Ils fabriquaient également une sorte de breuvage qui était sur et se buvait chaud, et présentait l’apparence du lait. Si l’on en prenait une dose un peu forte, il montait rapidement à la tête. Après en avoir lampé d’énormes potées, je fus saoul à chanter, ce qui est, pour tout matelot, dans le monde entier, le mode coutumier d’exprimer son ivresse. Encouragés par ce beau succès, mes compagnons m’imitèrent, et bientôt nous nous mîmes tous à rugir, sans nous soucier de la nouvelle tourmente de neige qui faisait rage au dehors, complètement oublieux aussi d’avoir été jetés sur une terre inconnue, abandonnée de Dieu.

Le vieux Johannes Maartens riait aux éclats, faisait, en chantant, le bruit d’une trompette, et se battait à force les cuisses, en compagnie des meilleurs de notre bande. Hendrik Hamel, d’ordinaire impassible et compassé comme tous les Hollandais, petite figure brune où luisaient deux yeux semblables à deux perles noires, se livrait, comme le pire d’entre nous, à mille folies.

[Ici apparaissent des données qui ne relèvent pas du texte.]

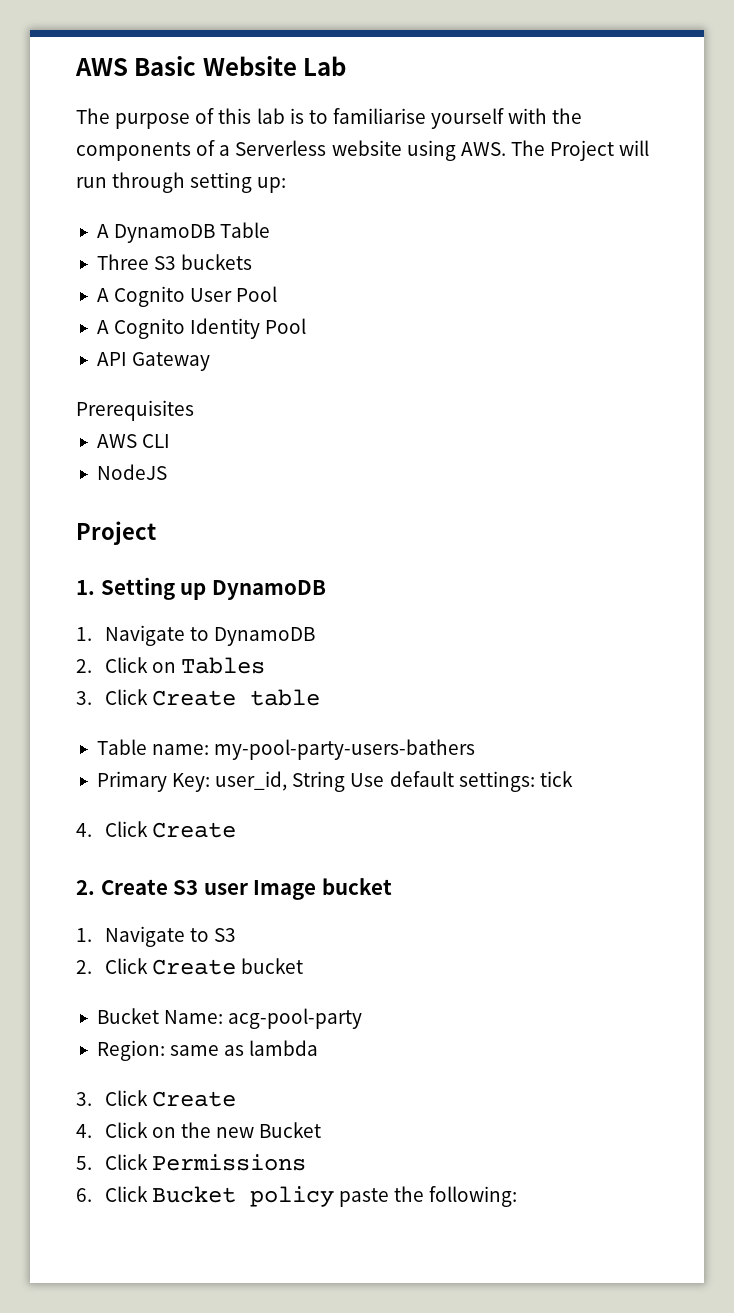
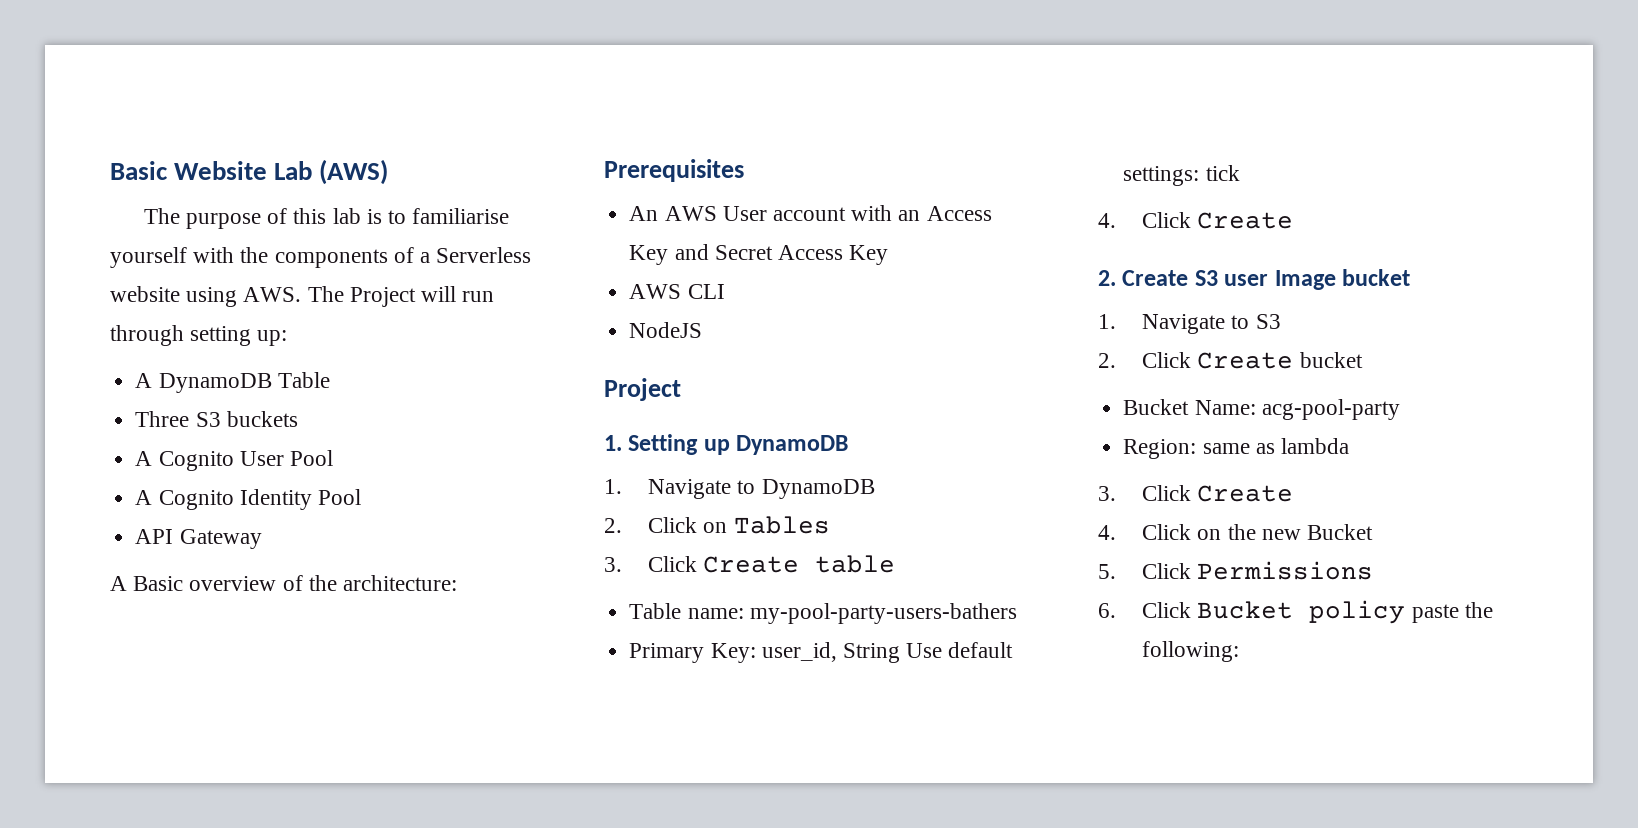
[75,58,128,76] AWS -> (110, 170) none
(347, 66) none -> [319,159,389,185] (AWS)
[76,400,194,421] Prerequisites -> [110,575,458,591] [604,159,744,182] [629,205,992,221] [629,244,889,265] A Basic overview of the architecture: // Prerequisites // An AWS User account with an Access Key and Secret Access Key

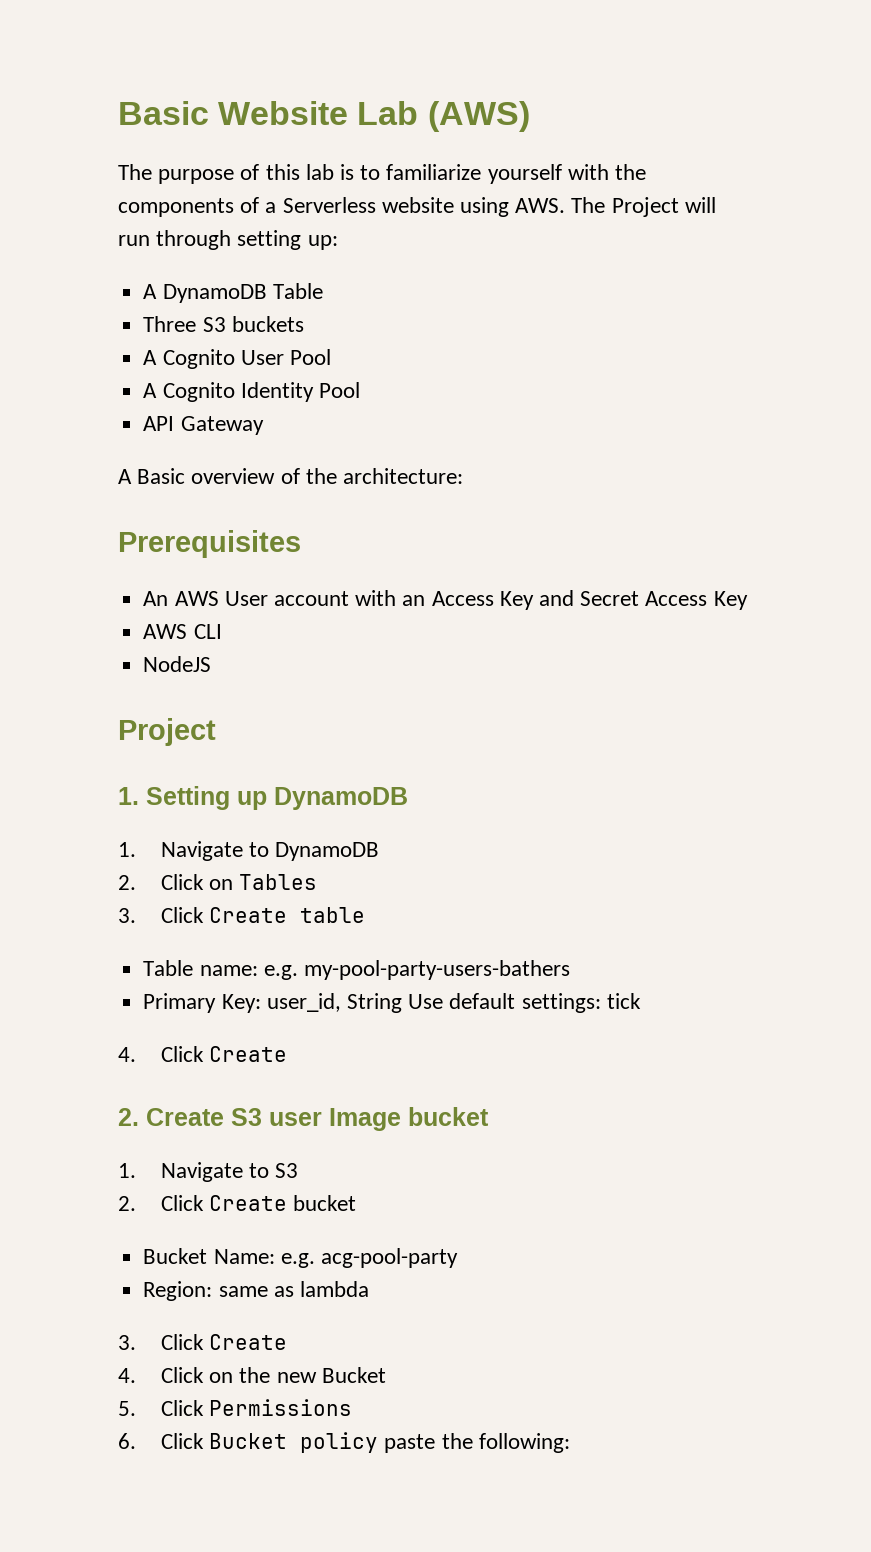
[412,208,510,224] familiarise -> [386,164,482,180] familiarize
(744, 613) none -> [263,965,298,980] e.g.
(1256, 407) none -> [280,1253,315,1268] e.g.

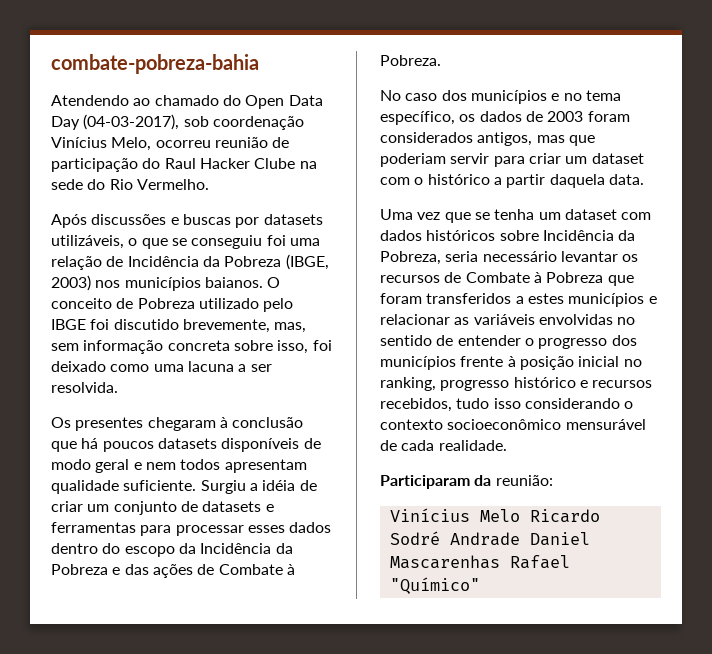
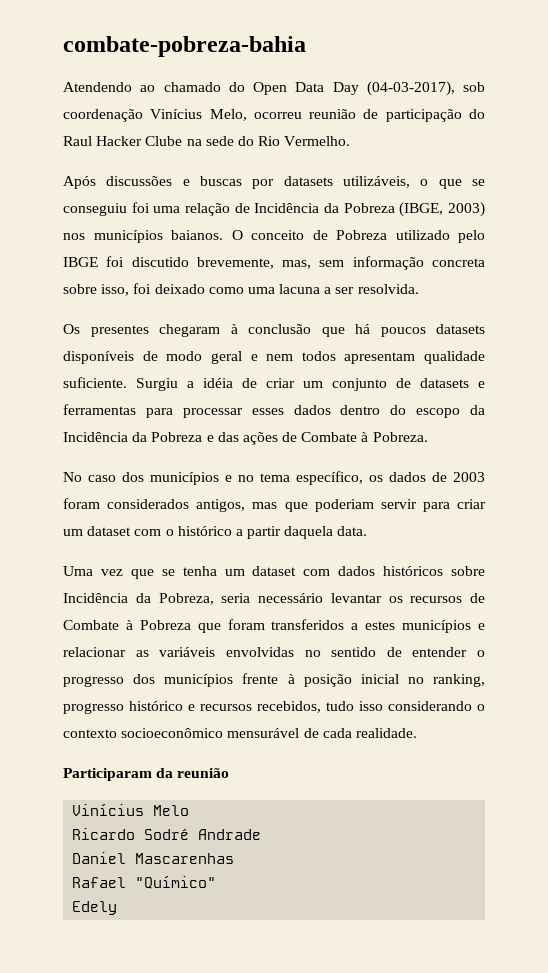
[495,475,553,486] reunião: -> [177,768,230,778] reunião
(520, 515) none -> (190, 810) //
(520, 539) none -> (262, 834) //
(500, 562) none -> (235, 858) //
(480, 585) none -> [72,901,118,915] // Edely

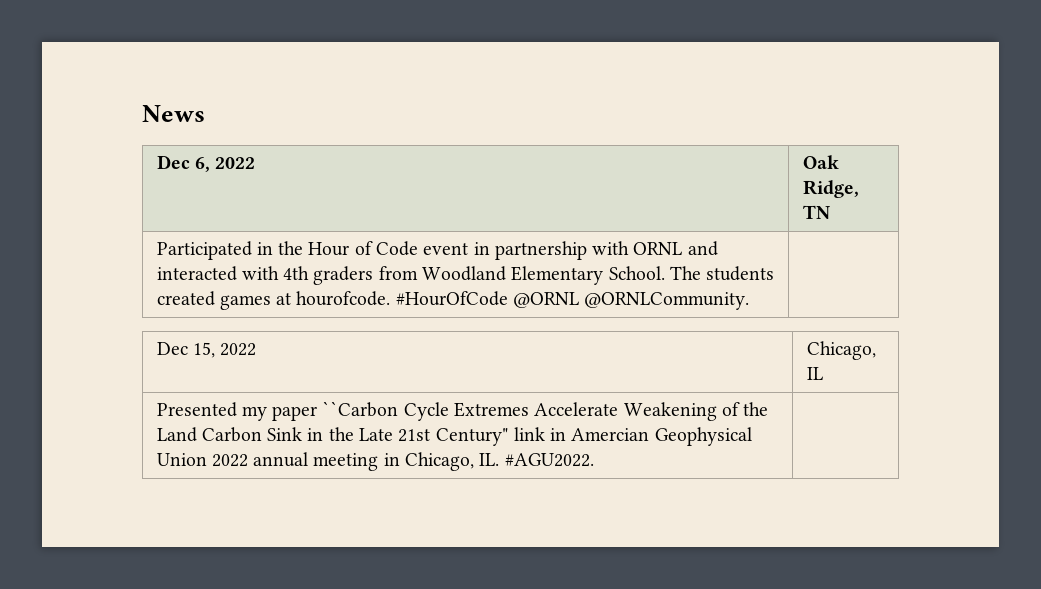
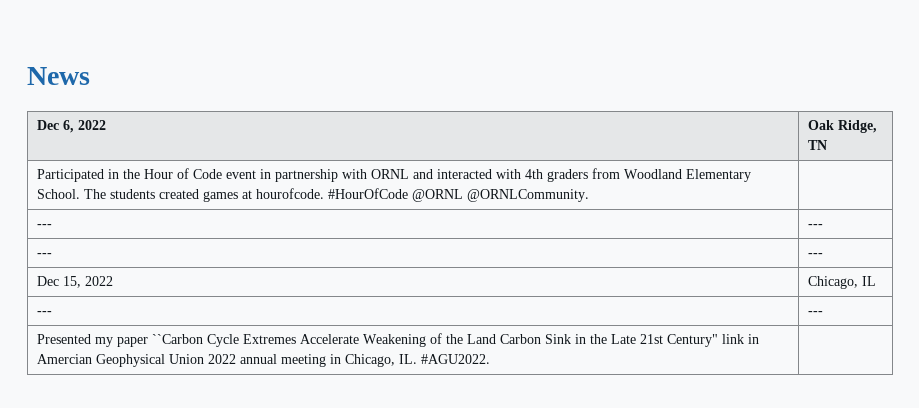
(750, 301) none -> [37,224,53,228] [808,224,824,228] [37,253,53,257] [808,253,824,257] // --- | --- // --- | ---
(823, 373) none -> [37,311,53,315] [808,311,824,315] // --- | ---

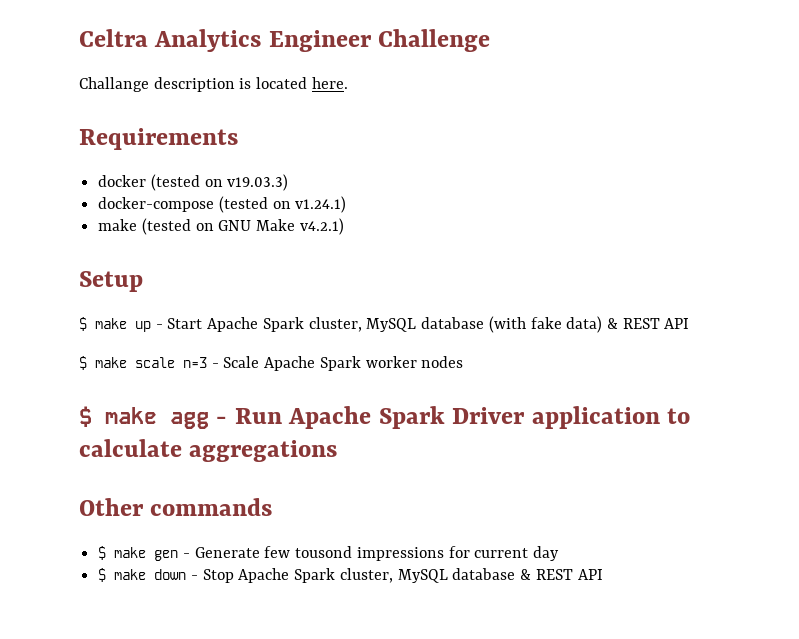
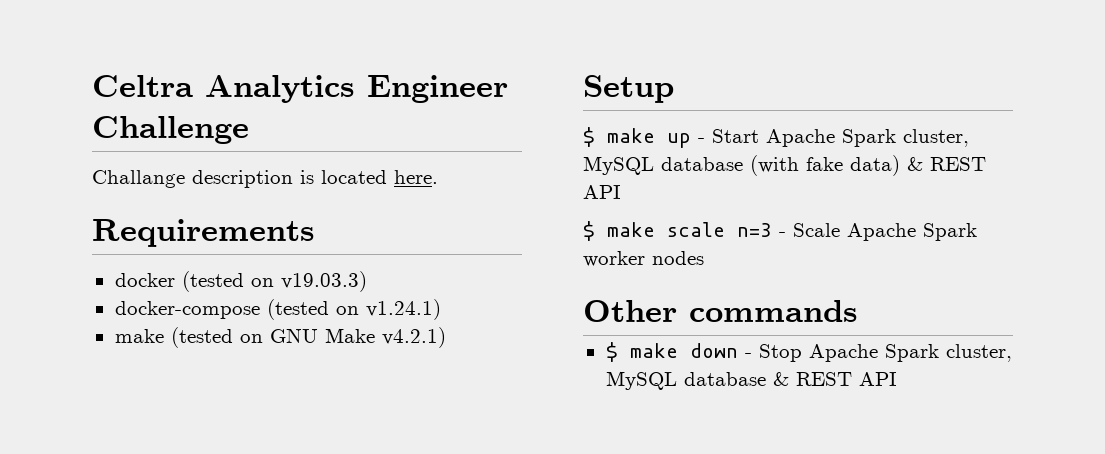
[79,406,690,429] [79,439,338,462] [79,498,273,516] [98,546,560,561] $ make agg - Run Apache Spark Driver application to calculate aggregations // Other commands // $ make gen - Generate few tousond impressions for current day -> [583,300,858,322] Other commands

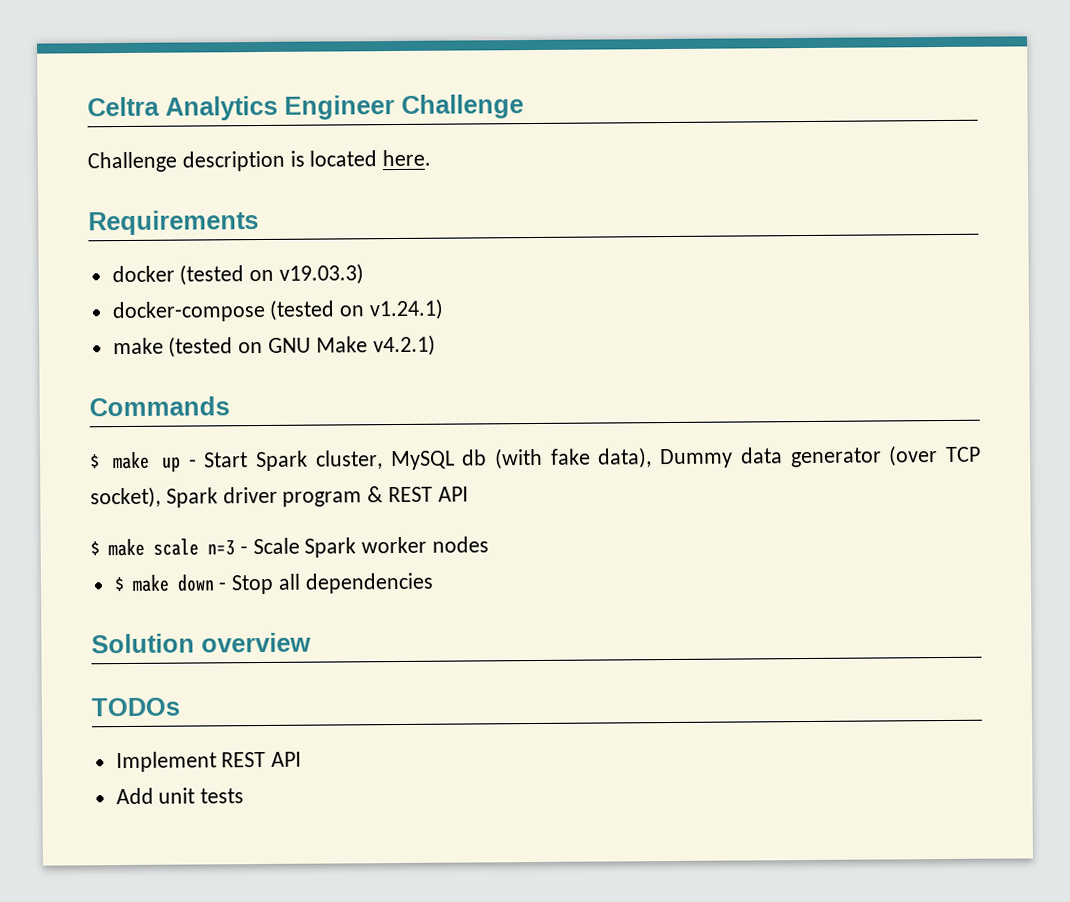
[92,170,185,188] Challange -> [87,151,177,173] Challenge
[583,75,674,103] Setup -> [89,396,230,417] Commands
[766,129,969,147] [583,156,743,175] Apache Spark cluster, MySQL database -> [255,449,488,472] Spark cluster, MySQL db
[850,155,900,176] data) -> [597,445,982,469] [90,486,363,509] data), Dummy data generator (over TCP socket), Spark driver program
[847,223,916,241] Apache -> (300, 546) none
[583,300,858,322] // Other commands -> (490, 544) none
[808,344,1012,362] [605,371,897,390] Apache Spark cluster, MySQL database & REST API -> [278,572,434,594] [91,632,311,654] [91,697,180,717] [115,751,303,773] [115,787,245,805] all dependencies // Solution overview // TODOs // Implement REST API // Add unit tests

Comme font immanquablement les matelots ivres, il sortait sans répit, de sa poche, tout ce qu’il avait d’argent sauvé avec lui, afin d’acheter toujours plus de breuvage laiteux. Notre conduite était honteuse. Et les femmes n’arrêtaient pas de nous apporter à boire, tandis que tout ce que la pièce pouvait contenir de public s’y entassait, pour assister à nos expansions bouffonnes.

C’est ainsi que le capitaine Johannes Maartens, son associé Hendrik Hamel, leurs treize hommes et moi-même, amenâmes tapage et braillâmes de toutes nos forces, dans le pauvre village coréen, tandis qu’au dehors le vent d’hiver faisait rage sur la Mer Jaune. L’homme blanc a fait victorieusement le tour de la planète qui le porte. Je crois, en vérité, que s’il y a été poussé par sa soif de lucre et de rapines, c’est à sa folle insouciance qu’il a dû de réussir ses entreprises.

Ce que nous avions vu jusqu’à cette heure de la terre de Cho-Sen (Ah ! ah ! que voilà un joli nom, et je ne pouvais vraiment pas mieux choisir[17] !) n’était pas pour exciter beaucoup notre enthousiasme. Si ces misérables pêcheurs étaient un échantillon véridique de ses habitants, nous n’avions pas de peine à comprendre pourquoi ce sol avait peu attiré les navigateurs étrangers.

[17] Chosen, en anglais, veut dire choisi ; d’où le calembour du narrateur.

Nous nous trompions. Le village où nous étions faisait partie d’une île, et ceux qui y commandaient avaient sans doute expédié un message sur le continent. Un beau matin, en effet, trois énormes jonques à deux mâts, dont les voiles latines étaient faites de nattes de paille de riz, jetèrent l’ancre à quelque distance de la grève.

Quand les sampans qui s’en détachèrent eurent accosté au rivage, les yeux du capitaine Johannes Maartens s’écarquillèrent démesurément, car une soie magnifique recommençait à chatoyer devant ses yeux.

Un Coréen bien découplé avait débarqué, vêtu de soie de la tête aux pieds, d’une soie multicolore, aux tons pâles, et il était entouré d’une demi-douzaine de serviteurs obséquieux, pareillement habillés de soie.

Ce noble personnage s’appelait Kwan-Yung-Jin, comme je l’appris par la suite. C’était un yang-ban, ou homme noble. Il exerçait les fonctions de magistrat ou gouverneur de la province dont dépendait l’île. Emploi fort lucratif, cela va de soi, car il pressurait fortement ses administrés.